Aim of the exercise> Write out each line below precisely, passing over the pictures.

········

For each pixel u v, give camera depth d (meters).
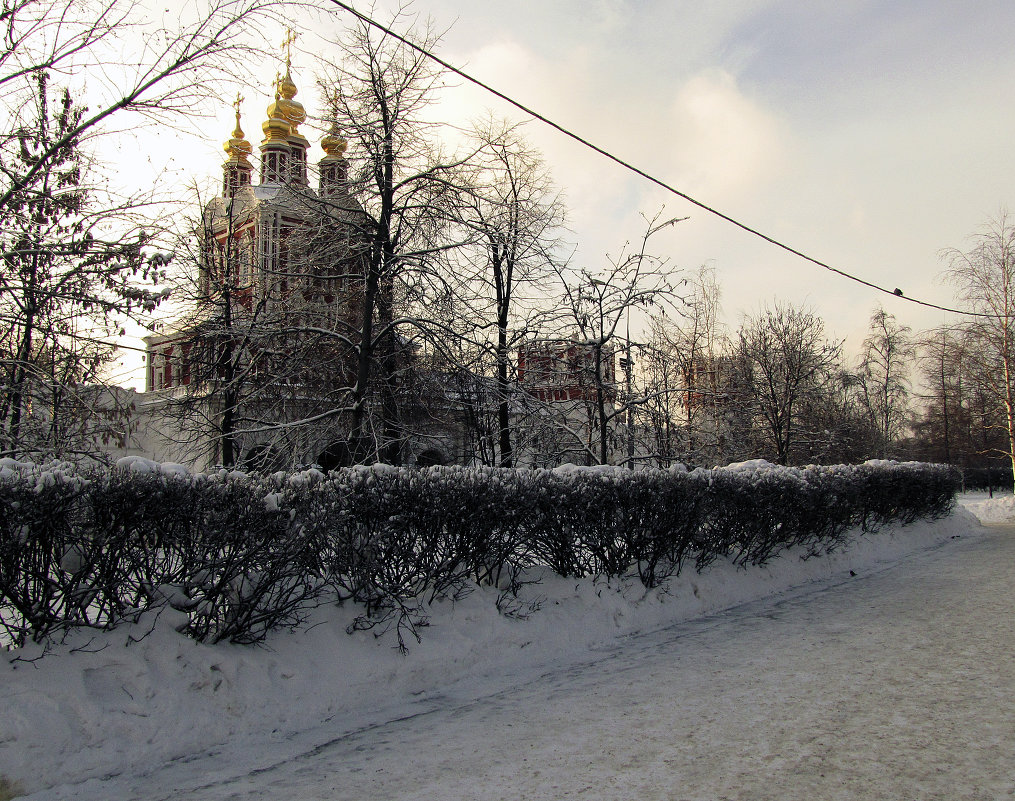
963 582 11.66
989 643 7.31
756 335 29.89
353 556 6.16
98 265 9.58
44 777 4.11
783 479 11.44
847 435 32.69
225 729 4.97
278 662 5.53
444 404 16.16
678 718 5.29
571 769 4.37
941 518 20.05
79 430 10.12
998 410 32.97
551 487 7.84
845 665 6.64
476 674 6.67
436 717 5.56
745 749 4.58
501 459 17.62
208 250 17.48
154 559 5.07
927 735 4.72
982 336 29.25
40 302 10.00
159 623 5.11
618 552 8.67
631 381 19.44
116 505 4.77
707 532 10.01
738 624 8.81
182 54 8.91
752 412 28.14
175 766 4.57
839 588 11.40
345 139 13.48
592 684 6.38
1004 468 51.28
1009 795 3.78
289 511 5.55
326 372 15.15
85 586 4.79
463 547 6.91
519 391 14.88
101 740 4.40
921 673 6.27
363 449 13.52
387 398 14.95
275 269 16.97
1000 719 4.98
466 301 14.52
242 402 16.31
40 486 4.46
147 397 21.45
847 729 4.89
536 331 18.02
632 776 4.21
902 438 52.34
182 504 5.05
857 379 40.06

········

Response to the exercise>
For each pixel u v, give camera depth d (meters).
963 582 11.66
989 643 7.31
756 335 29.89
353 556 6.16
98 265 9.58
44 777 4.11
783 479 11.44
847 435 32.69
225 729 4.97
278 662 5.53
444 404 16.16
678 718 5.29
571 769 4.37
941 518 20.05
79 430 10.12
998 410 32.97
551 487 7.84
845 665 6.64
476 674 6.67
436 717 5.56
745 749 4.58
501 459 17.62
208 250 17.48
154 559 5.07
927 735 4.72
982 336 29.25
40 302 10.00
159 623 5.11
618 552 8.67
631 381 19.44
116 505 4.77
707 532 10.01
738 624 8.81
182 54 8.91
752 412 28.14
175 766 4.57
839 588 11.40
345 139 13.48
592 684 6.38
1004 468 51.28
1009 795 3.78
289 511 5.55
326 372 15.15
85 586 4.79
463 547 6.91
519 391 14.88
101 740 4.40
921 673 6.27
363 449 13.52
387 398 14.95
275 269 16.97
1000 719 4.98
466 301 14.52
242 402 16.31
40 486 4.46
147 397 21.45
847 729 4.89
536 331 18.02
632 776 4.21
902 438 52.34
182 504 5.05
857 379 40.06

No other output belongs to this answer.